This paper offers a cognitive analysis of selected Polish and English modified proverbs using the mechanisms of Conceptual Blending Theory as proposed by Fauconnier and Turner (Fauconnier and Turner 2002). Assuming that the speakers of a given language community have the ability to ‘chunk information by relating it to various juxtapositions of partial structure from multiple domains’ (Coulson and Oakley 2000: 280), it seems vital to explore complicated mechanisms that govern ‘the internal choreography of idiom modification’ (Delibegović Džianić 2007: 169) using Polish and English proverbs and applying Fauconnier and Turner’s theory to the linguistic analysis.

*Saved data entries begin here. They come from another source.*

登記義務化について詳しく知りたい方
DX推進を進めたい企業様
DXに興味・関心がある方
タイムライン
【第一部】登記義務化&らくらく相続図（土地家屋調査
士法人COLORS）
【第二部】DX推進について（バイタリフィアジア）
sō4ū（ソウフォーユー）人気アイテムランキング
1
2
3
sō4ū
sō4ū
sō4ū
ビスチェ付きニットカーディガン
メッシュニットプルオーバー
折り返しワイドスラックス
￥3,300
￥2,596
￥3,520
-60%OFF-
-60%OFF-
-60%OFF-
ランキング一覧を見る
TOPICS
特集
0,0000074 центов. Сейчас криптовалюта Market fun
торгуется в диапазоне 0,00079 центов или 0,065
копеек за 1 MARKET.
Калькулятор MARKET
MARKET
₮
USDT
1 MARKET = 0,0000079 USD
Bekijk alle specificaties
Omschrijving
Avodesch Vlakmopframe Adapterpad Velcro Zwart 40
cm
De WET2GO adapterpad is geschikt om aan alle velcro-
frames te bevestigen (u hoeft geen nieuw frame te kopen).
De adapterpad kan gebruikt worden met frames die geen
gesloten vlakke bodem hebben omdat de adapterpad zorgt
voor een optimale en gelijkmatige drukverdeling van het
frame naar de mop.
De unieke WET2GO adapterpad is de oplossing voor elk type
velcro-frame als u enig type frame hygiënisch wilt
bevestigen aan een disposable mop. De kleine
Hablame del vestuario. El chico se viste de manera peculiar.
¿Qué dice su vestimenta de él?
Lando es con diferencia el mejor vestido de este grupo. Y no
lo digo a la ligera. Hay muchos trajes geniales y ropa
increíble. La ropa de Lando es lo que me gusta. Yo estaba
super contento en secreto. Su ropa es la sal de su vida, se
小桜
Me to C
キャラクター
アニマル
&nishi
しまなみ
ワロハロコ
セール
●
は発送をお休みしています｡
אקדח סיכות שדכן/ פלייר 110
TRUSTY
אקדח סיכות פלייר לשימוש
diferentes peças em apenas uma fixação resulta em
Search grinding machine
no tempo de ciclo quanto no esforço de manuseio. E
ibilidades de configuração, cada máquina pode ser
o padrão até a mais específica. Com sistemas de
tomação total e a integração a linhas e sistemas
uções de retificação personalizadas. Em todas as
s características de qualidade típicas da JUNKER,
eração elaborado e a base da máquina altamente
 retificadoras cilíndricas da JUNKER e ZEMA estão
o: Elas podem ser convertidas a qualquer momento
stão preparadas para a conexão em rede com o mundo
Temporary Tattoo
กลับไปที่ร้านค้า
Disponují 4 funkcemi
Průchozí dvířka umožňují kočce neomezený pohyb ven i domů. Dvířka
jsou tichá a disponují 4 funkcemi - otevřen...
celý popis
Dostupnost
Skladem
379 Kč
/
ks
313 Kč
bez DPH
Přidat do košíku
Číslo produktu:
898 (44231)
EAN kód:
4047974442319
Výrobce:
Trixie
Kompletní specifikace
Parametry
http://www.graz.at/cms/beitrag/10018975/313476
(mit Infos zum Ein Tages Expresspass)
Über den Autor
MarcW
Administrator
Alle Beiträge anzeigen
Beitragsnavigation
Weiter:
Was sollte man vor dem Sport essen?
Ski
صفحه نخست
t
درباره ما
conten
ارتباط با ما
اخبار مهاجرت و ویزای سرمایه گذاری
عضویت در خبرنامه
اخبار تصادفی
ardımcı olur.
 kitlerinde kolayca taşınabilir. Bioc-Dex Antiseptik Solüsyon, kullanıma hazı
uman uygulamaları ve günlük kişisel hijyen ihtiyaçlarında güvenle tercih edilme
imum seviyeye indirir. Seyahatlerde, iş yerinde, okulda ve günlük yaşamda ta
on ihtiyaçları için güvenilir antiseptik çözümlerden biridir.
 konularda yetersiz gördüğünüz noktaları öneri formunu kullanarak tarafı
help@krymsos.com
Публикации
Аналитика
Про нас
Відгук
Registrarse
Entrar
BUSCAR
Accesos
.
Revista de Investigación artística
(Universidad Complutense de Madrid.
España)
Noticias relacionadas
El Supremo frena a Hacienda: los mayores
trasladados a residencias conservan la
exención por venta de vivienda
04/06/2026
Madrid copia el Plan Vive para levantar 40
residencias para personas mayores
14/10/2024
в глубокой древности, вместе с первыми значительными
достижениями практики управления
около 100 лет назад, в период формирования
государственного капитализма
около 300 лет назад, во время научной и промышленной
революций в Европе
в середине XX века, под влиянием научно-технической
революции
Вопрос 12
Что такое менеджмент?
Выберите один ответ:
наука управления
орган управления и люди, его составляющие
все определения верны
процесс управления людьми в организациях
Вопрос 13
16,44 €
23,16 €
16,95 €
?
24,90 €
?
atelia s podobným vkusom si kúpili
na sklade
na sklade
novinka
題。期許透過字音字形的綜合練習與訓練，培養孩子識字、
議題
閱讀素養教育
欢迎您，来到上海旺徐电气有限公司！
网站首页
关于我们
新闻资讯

The paper focuses on three types of processes that might appear in the structure of modified proverbs, i.e. permutation as observed in Polish jaka mać, taka nać (fig.pej. like mother like daughter), formal blending as expressed by an English proverb the early bird is worth two in the bush, and clipping manifested in such proverb modifications as English make hay or Polish żeby kózka nie skakała (lit. if the goat didn’t jump). All three instances of proverb modification are to be subjected to conceptual blending analysis. It will be proved that Fauconnier and Turner’s approach, being a flexible and dynamic tool of interpretation, has a tremendous role both in producing and processing the internal cognitive structure of modified proverbs and in decoding their emergent meaning.